Il y a quelques mois, avec P’tit Quinquin, Bruno Dumont transposait les codes des séries policières américaines dans les paysages blafards du Pas-de-Calais. Le duo de flics, la série de meurtre et les scènes de crimes scabreuses faisaient irruption dans les environs de Boulogne-sur-Mer, entre bunkers et terres agricoles. Dans cette réappropriation d’un cahier des charges ultra-balisé, le réalisateur de L’Humanité se permettait plusieurs libertés et pas de côté. Par exemple, en refusant de boucler chaque épisode sur un cliffhanger ou en lâchant la bride à un humour absurde contrastant avec la noirceur du propos. Il imposait ainsi une certaine idée de l’exception culturelle française, refusant de se soumettre complètement aux règles de l’efficacité de l’entertainment à l’américaine. Le spectaculaire ne reposait pas sur un effet de manche ou sur un twist imparable, mais se manifestait grâce aux multiples éléments incongrus, parsemés d’un épisode à l’autre, capables de survenir à tout moment, sans logique particulière. La frustration du spectateur (du moins sa capacité à anticiper la suite des événements) cheminait de pair avec son plaisir d’être surpris sans cesse.
C’est la même démarche qui est à l’oeuvre dans Vincent n’a pas d’écailles. Nulle trace de Ch’tiderman dans le premier long métrage de Thomas Salvador. Le Vincent qu’annonce le titre est un ouvrier disposant d’un super-pouvoir au contact de l’eau, une simple douche suffisant à décupler sa force. Le décalque des archétypes et passages obligés des scénarios des franchises Marvel ou DC Comics est quasi parfait, à cela près que le choix de la tenue caractéristique du (super)héros ou son rapport contrarié aux forces de l’ordre, entre autres moments-clés, atterrissent en pleine Provence. C’est-à-dire avec de petits pavillons à la place des gratte-ciel, les ruelles endormies d’une petite ville au lieu des rues mal famées d’une mégalopole et les soirées barbecue en tongs comme alternative aux cocktails mondains guindés.

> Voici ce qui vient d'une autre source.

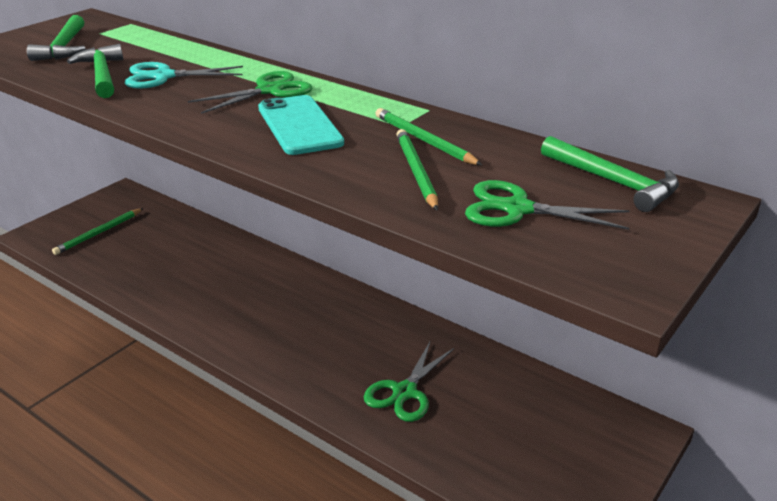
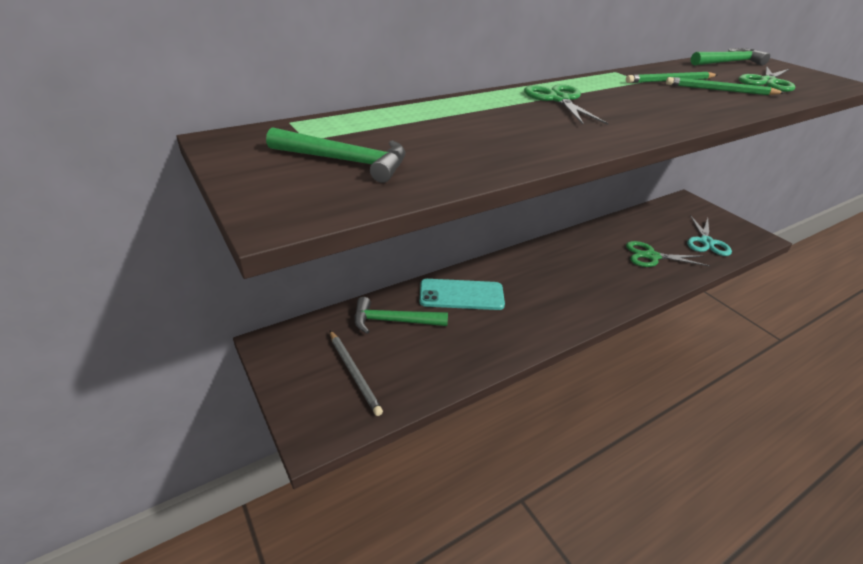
camera: 70 degrees left, 5 degrees up
green pencil [52,208,143,255] -> grey pencil [330,331,383,416]
green hammer [67,44,123,98] -> green hammer moved to [354,297,448,334]
turquoise scissors [125,62,243,89] -> turquoise scissors moved to [687,215,732,256]
turquoise phone [258,95,344,155] -> turquoise phone moved to [420,279,505,310]
green scissors [364,340,454,422] -> green scissors turned 135 degrees clockwise [626,241,710,267]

Le décalage (l’emploi du mot est ici pertinent) est total et donne tout son intérêt à ce film, qui porte sa modestie en étendard.
Boiteux et maladroit, mais charmant
Vincent n’a pas d’écailles est l’antithèse d’un blockbuster. Un budget restreint, des effets spéciaux artisanaux (tout juste a-t-il fallu recourir à la palette graphique pour effacer les grosses ficelles nécessaires aux cascades) et une interprétation sans grandiloquence. La simplicité de l’approche fait la force du film mais, effet boomerang, en matérialise les limites. La minceur du fil narratif et la pauvreté des enjeux laissent envisager que Thomas Salavador a péché par excès de confiance quant au potentiel d’émerveillement que son projet pouvait susciter. Les scènes d’exposition, redondantes et traînant en longueur, lancent le film sur un faux rythme dont il ne parviendra jamais complètement à se défaire, si ce n’est lors des morceaux de bravoure où se mêlent humour et action.
Vincent n’a pas d’écailles est certes boiteux, mais cette maladresse contribue à son charme. Il a la volonté de toujours tâcher de ramener un personnage extraordinaire à un statut d’homme ordinaire, d’essayer de ménager une place à l’incroyable dans le domaine du rationnel. Là où P’tit Quinquin lorgnait vers la noirceur du thriller américain avant de s’en détacher pour laisser apparaître un désenchantement et un fatalisme pessimiste « tellement français », Vincent… en appelle à la mythologie des super-héros pour mieux la déshabiller de ses atours les plus imposants et instiller la magie restante dans une France monotone, à émerveiller d’urgence. Un tour de force tranquille.